Tuesday, October 5, 2010

Pre-cast concrete for Protected Lanes

 Precast concrete pavement slab -- precut to accommodate epoxy-coated load-transfer dowels -- is lowered into place on Utah's I-15 near Clearfield.
[Photo courtesy of Road Science naming precastr concrete roadway one of the five top trends in 2010]

From the article, who is talking about the lower costs of precast?
“Precast concrete pavement systems have been shown to accelerate construction time and be economically feasible, while still maintaining the quality of conventional repair methods,” said Ken Berg of the Utah DOT Research Division.
As the virtual technical auditor for the I-15 Superhighway project, I am determined to keep per mile construction costs below $3 million per the desert run from Victorville east. That means we can service Vegas with basic road costs below a half billion, and still provide huge efficiency gains over rail.

One can actually look along the route (web map) and see plenty of meridian. Add snap together precast concrete lanes to reduce the process to two steps, dirt prep and slab assembly. Merges and over passes can use the same erector set technology.

Since the superhighway is traffic controlled, lanes are immediately reversible. Hence, very low cost single lane exchanges can cover all traffic patterns. Lanes are narrow, due to lane guidance, making simpler construction units. Modular lane units can be dis-assembled and re-assembled for route modifications.

So, the project would build a pre-casting factory mid-way, and produce the modular units. They are moved up I-15 during construction by using the same median right-of-way obtained from the rights holders. That is, move them along the super highway with the usual long constellations of rubber wheeled trains.

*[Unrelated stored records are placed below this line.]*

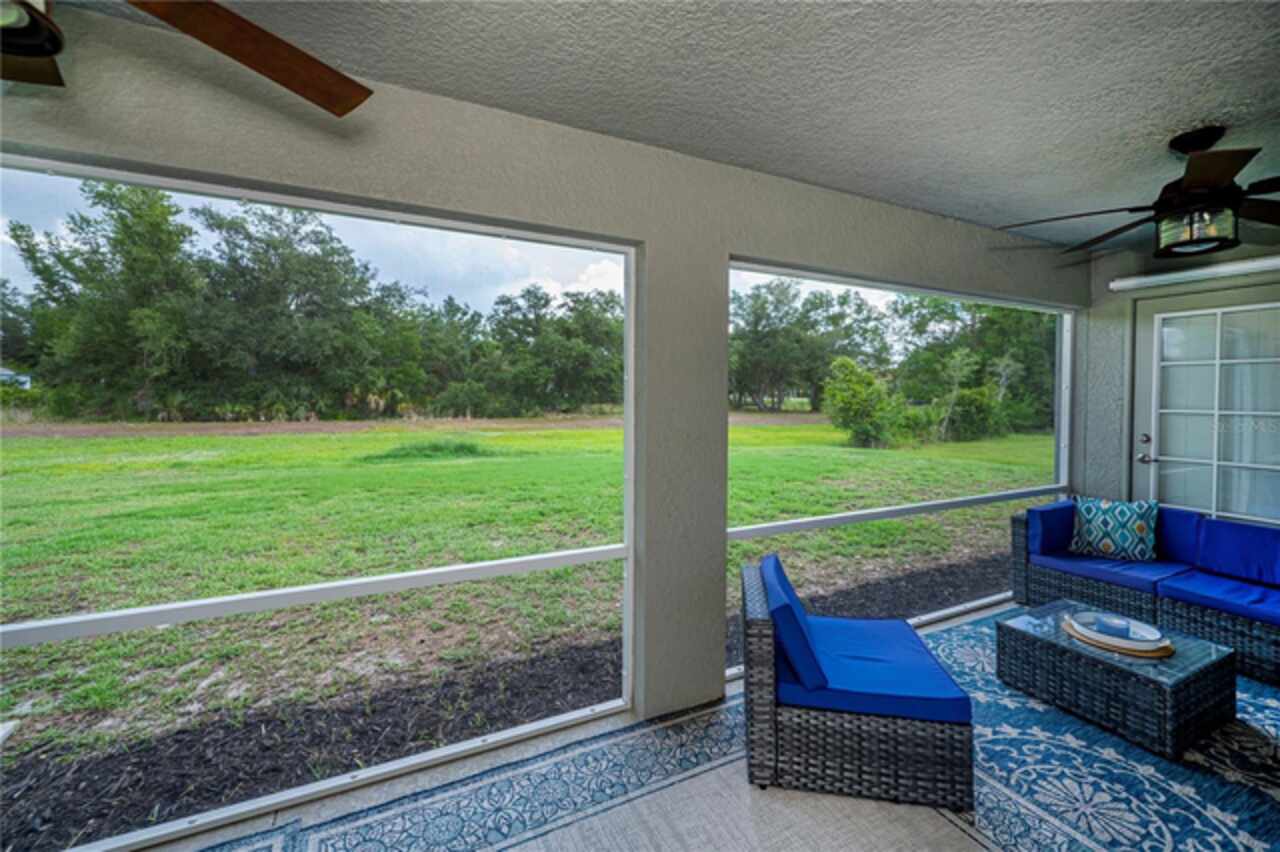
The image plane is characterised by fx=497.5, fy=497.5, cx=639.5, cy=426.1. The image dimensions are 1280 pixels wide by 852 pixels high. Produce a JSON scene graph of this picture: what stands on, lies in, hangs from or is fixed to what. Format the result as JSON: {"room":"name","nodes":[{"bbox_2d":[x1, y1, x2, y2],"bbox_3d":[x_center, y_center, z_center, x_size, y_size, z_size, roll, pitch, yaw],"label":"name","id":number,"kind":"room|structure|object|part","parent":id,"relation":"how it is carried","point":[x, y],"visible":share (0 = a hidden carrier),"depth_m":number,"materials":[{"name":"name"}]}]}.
{"room":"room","nodes":[
{"label":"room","id":0,"kind":"room"},
{"bbox_2d":[0,2,1091,831],"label":"wall","id":1,"kind":"structure","parent":0,"point":[479,209],"depth_m":2.08,"materials":[{"name":"grey paint"}]},
{"bbox_2d":[1,156,634,847],"bbox_3d":[-1.163,0.264,1.767,2.442,2.124,0.087,-1,3,-27],"label":"screen window","id":2,"kind":"structure","parent":1,"relation":"in","point":[627,488],"depth_m":1.77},
{"bbox_2d":[725,261,1073,677],"bbox_3d":[1.882,0.182,3.241,3.097,2.169,0.094,-1,3,-27],"label":"screen window","id":3,"kind":"structure","parent":1,"relation":"in","point":[747,530],"depth_m":3.10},
{"bbox_2d":[55,0,1279,254],"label":"ceiling","id":4,"kind":"structure","parent":0,"point":[1143,155],"depth_m":1.68,"materials":[{"name":"paint"}]},
{"bbox_2d":[0,0,373,115],"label":"ceiling fan","id":5,"kind":"object","parent":4,"relation":"hanging from","point":[31,53],"visible":0.99,"depth_m":1.10,"materials":[{"name":"brown wood"}]},
{"bbox_2d":[997,126,1279,261],"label":"ceiling fan","id":6,"kind":"object","parent":4,"relation":"hanging from","point":[1188,185],"visible":1,"depth_m":1.97,"materials":[{"name":"black metal"}]},
{"bbox_2d":[131,601,1279,851],"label":"floor","id":7,"kind":"structure","parent":0,"point":[464,763],"depth_m":1.81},
{"bbox_2d":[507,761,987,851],"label":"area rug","id":8,"kind":"object","parent":7,"relation":"on","point":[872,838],"visible":0.94,"depth_m":1.67,"materials":[{"name":"carpet"}]},
{"bbox_2d":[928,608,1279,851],"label":"area rug","id":9,"kind":"object","parent":7,"relation":"on","point":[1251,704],"visible":0.57,"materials":[{"name":"blue carpet"}]},
{"bbox_2d":[743,554,976,812],"bbox_3d":[0.855,0.965,2.155,0.805,0.672,0.755,1,2,10],"label":"chair","id":10,"kind":"object","parent":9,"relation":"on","point":[850,721],"visible":0.99,"depth_m":1.82,"materials":[{"name":"blue wicker"}]},
{"bbox_2d":[761,553,828,691],"bbox_3d":[0.631,0.791,2.085,0.210,0.339,0.531,1,2,10],"label":"back cushion","id":11,"kind":"object","parent":10,"relation":"on","point":[810,681],"visible":0.89,"depth_m":1.88,"materials":[{"name":"blue fabric"}]},
{"bbox_2d":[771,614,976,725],"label":"seat cushion","id":12,"kind":"object","parent":10,"relation":"on","point":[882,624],"visible":0.72,"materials":[{"name":"blue fabric"}]},
{"bbox_2d":[996,600,1236,760],"bbox_3d":[2.217,1.131,2.356,0.660,0.311,0.691,-1,3,-27],"label":"wicker coffee table","id":13,"kind":"object","parent":9,"relation":"on","point":[1045,652],"visible":0.9,"depth_m":2.15,"materials":[{"name":"grey wicker"}]},
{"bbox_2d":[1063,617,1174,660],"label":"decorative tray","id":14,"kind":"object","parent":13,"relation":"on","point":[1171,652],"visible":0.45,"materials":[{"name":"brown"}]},
{"bbox_2d":[1067,608,1170,654],"bbox_3d":[2.206,0.946,2.319,0.400,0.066,0.410,-1,3,-27],"label":"decorative tray","id":15,"kind":"object","parent":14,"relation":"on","point":[1133,644],"visible":0.88,"depth_m":2.25,"materials":[{"name":"white"}]},
{"bbox_2d":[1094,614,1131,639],"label":"candle","id":16,"kind":"object","parent":15,"relation":"on","point":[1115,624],"visible":0.99,"depth_m":2.27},
{"bbox_2d":[1012,500,1279,682],"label":"wicker sofa","id":17,"kind":"object","parent":9,"relation":"on","point":[1055,577],"visible":0.86,"depth_m":2.98,"materials":[{"name":"blue wicker"}]},
{"bbox_2d":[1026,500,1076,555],"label":"blue cushion","id":18,"kind":"object","parent":17,"relation":"on","point":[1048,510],"visible":0.72,"depth_m":3.47,"materials":[{"name":"blue fabric"}]},
{"bbox_2d":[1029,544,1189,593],"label":"seat cushion","id":19,"kind":"object","parent":17,"relation":"on","point":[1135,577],"visible":0.63,"depth_m":3.20,"materials":[{"name":"blue fabric"}]},
{"bbox_2d":[1068,496,1159,561],"bbox_3d":[3.151,0.680,3.314,0.475,0.396,0.227,2,3,32],"label":"throw pillow","id":20,"kind":"object","parent":17,"relation":"on","point":[1093,522],"visible":0.99,"depth_m":3.26,"materials":[{"name":"fabric"}]},
{"bbox_2d":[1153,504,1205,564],"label":"back cushion","id":21,"kind":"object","parent":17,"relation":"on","point":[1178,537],"visible":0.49,"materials":[{"name":"blue fabric"}]},
{"bbox_2d":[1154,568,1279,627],"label":"seat cushion","id":22,"kind":"object","parent":17,"relation":"on","point":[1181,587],"visible":0.85,"depth_m":2.77,"materials":[{"name":"blue fabric"}]},
{"bbox_2d":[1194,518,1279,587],"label":"back cushion","id":23,"kind":"object","parent":17,"relation":"on","point":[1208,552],"visible":0.97,"depth_m":2.96,"materials":[{"name":"blue fabric"}]},
{"bbox_2d":[1081,231,1278,517],"bbox_3d":[4.270,0.022,2.708,0.192,2.554,3.078,-1,3,-27],"label":"right wall","id":24,"kind":"structure","parent":0,"point":[1118,448],"depth_m":3.78,"materials":[{"name":"paint"}]},
{"bbox_2d":[1107,254,1279,293],"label":"roller shade","id":25,"kind":"object","parent":24,"relation":"attached to","point":[1231,269],"visible":1,"depth_m":3.33,"materials":[{"name":"white"}]},
{"bbox_2d":[1133,286,1279,526],"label":"door","id":26,"kind":"structure","parent":24,"relation":"in","point":[1161,453],"depth_m":3.39,"materials":[{"name":"glass"}]},
{"bbox_2d":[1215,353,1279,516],"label":"curtain","id":27,"kind":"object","parent":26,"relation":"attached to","point":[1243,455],"visible":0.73,"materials":[{"name":"white fabric"}]},
{"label":"deadbolt","id":28,"kind":"part","parent":26,"relation":"part of","materials":[{"name":"metal"}]},
{"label":"door handle","id":29,"kind":"part","parent":26,"relation":"part of","materials":[{"name":"silver metal"}]},
{"label":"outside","id":30,"kind":"structure","parent":0,"visible":0},
{"bbox_2d":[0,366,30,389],"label":"house","id":31,"kind":"structure","parent":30,"point":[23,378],"materials":[{"name":"white paint"}]},
{"bbox_2d":[0,413,1052,789],"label":"lawn","id":32,"kind":"structure","parent":30,"point":[559,433],"materials":[{"name":"green plant"}]},
{"bbox_2d":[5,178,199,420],"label":"tree","id":33,"kind":"object","parent":32,"relation":"on","point":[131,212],"visible":0.86,"materials":[{"name":"green plant"}]},
{"bbox_2d":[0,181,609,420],"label":"tree line","id":34,"kind":"object","parent":32,"relation":"on","point":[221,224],"visible":0.83,"materials":[{"name":"green plant"}]},
{"bbox_2d":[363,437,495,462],"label":"grass clump","id":35,"kind":"object","parent":32,"relation":"on","point":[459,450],"visible":0.72,"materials":[{"name":"green plant"}]},
{"bbox_2d":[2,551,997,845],"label":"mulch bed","id":36,"kind":"object","parent":32,"relation":"on","point":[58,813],"visible":0.53,"depth_m":2.64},
{"bbox_2d":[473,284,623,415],"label":"tree","id":37,"kind":"object","parent":32,"relation":"on","point":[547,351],"visible":0.82,"materials":[{"name":"green plant"}]},
{"bbox_2d":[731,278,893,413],"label":"tree","id":38,"kind":"object","parent":32,"relation":"on","point":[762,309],"visible":0.77,"materials":[{"name":"green plant"}]},
{"bbox_2d":[820,356,905,448],"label":"shrub","id":39,"kind":"object","parent":32,"relation":"on","point":[860,396],"visible":0.96,"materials":[{"name":"green plant"}]},
{"bbox_2d":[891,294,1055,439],"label":"tree","id":40,"kind":"object","parent":32,"relation":"on","point":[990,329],"visible":0.6,"materials":[{"name":"green plant"}]},
{"bbox_2d":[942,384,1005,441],"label":"shrub","id":41,"kind":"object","parent":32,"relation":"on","point":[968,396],"visible":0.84,"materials":[{"name":"green plant"}]}
]}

So on I-15, a least, we have the hope of newer, more efficient lane construction, simpler transition between existing HOT lanes and  Protected Lanes; with narrow gauge modular design, and digital traffic control from construction through operations.

The goal would be: Within a year from the start of construction to see some portion of the protected super lanes be in operation, built along with the deployment of the new HOT lanes starting very soon in San Bernardino.  In other words, get the word out to the county planners in San Bernardino.